Talking high stakes game at PartyGaming, by Roger Blitz - 28th December 2008
(Credit: Financial Times)


When Jim Ryan talks about turning PartyGaming into once more the most valuable online gaming company in the world, you wonder whether the relatively new chief executive is getting ahead of himself.

True, the company retains strong brand identification in what is an increasingly crowded market. “I always looked at PartyGaming as the scary monster we had to compete with,” he recalls of his time running gaming network solutions and software developer companies.

But the scary monster has been muted of late. Once the most talked-about investment after storming into the FTSE?100 when it floated in 2005, its share price in mid-November barely surfaced above £1.

The online gambling company has spent the last two years in survival mode since it was effectively turfed out of the American market by US lawmakers, costing it three-quarters of its revenues, mainly derived from poker, and forcing it to regroup around European markets.

Maybe, just maybe, there is light at the end of what has been a long, dark tunnel for PartyGaming.

The man who has provided the break is not Mr Ryan but co-founder Anurag Dikshit, who this month travelled to New York to plead guilty to a charge of illegal internet gambling and agreed to forfeit $300m (£203m) to US authorities. He will be sentenced in two years’ time.

The deal is expected to be followed by others between the US Department of Justice and companies in the online gaming industry, enabling the stalled sector to clear liabilities and engage in long-delayed consolidation.

PartyGaming could be the first. Its shares have bounced back to just below 200p in response to the settlement with its co-founder. A January deal is on the cards.

Mr Ryan declines to discuss progress on such talks. In any case, turnaround will not happen overnight but over three years, the time he gives himself to restore the company to the exalted position it once held.

“This is a marathon, not a sprint. We have been chasing quarterly profits, but the market has become so competitive you’ve got to know where you’re going,” he says. “We’re not so much slowing down but keeping ourselves focused.”

Like his predecessor Mitch Garber, Mr Ryan, 46, is from Canada. An accountant by training, he built up a steady reputation in high technology companies. Mr Garber, a fast-talking lawyer, was impatient for success and PartyGaming’s exodus from the US ruined his best-laid plans.

The more softly-spoken Mr Ryan, who took over in June brings a different style to the company whose flotation valued it at near to £5bn, but is now worth £800m.
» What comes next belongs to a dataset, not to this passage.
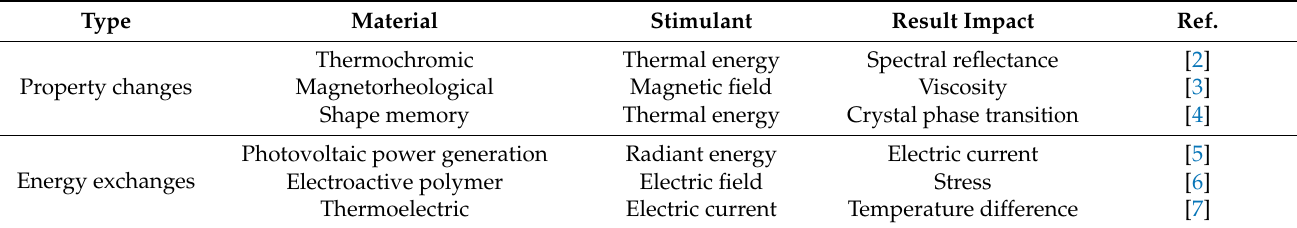
Table 1. Smart material classification.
No-one knows whether the regulation of the US market will happen under an Obama administration. All Mr Ryan and his team can do is “prepare the company for that day”.

Until then, PartyGaming lives with the frustration of seeing unregulated US operators such as PokerStars and Full Tilt not just roam unchecked over the US online poker landscape but start stalking European territory.

That is increasing PartyGaming’s costs for media buys and for teaming up with affiliates.

“Our job, frankly speaking, is to take share back”, Mr Ryan says. “It may cost us more.”

Since the US debacle, PartyGaming has diversified into other gaming products. Mr Ryan’s “holy grail” is a PartyGaming website with a completely integrated platform – poker, casino, sports betting, bingo, backgammon, party markets.

“[We offer] six different products with one back office platform,” he explains.

“One deposit, one account – it’s a one-stop shop. That is still the main strategic objective for a number of our competitors – we have it already.”

Poker, he continues, is “the engine room, and will always be very important to PartyGaming”. He believes there will only be five online poker operators players of any consequence in next three years and says PartyGaming will be one of them.

“That being said, our job is to acquire more casino players, more sports betting players. We need to have less focus on cross-selling, more on acquiring players.”

PartyGaming once hosted the largest online casino game in the world, played by 59,000 people at the same time, and is the world leader in online casino.

But it has now fallen back to number four in online poker – and that hurts.

“We need to retake the hill and position ourselves to be that leader again,” says Mr Ryan.

Such targets look daunting. Player numbers are the same as they were three to four years ago, but they are depositing smaller amounts of money. Since poker is played in dollars, UK players are being squeezed by the weakness of sterling.

Part of the knack is catering both for novice players and those who, in making a living out of it, play up to 20 tables at the same time. Another is finding brand names who want PartyGaming as their online gaming operator.

None of which gives Mr Ryan time to work on his three-year vision. “I don’t think the market will need to wait three years to see if Jim Ryan has done a good job”, he says.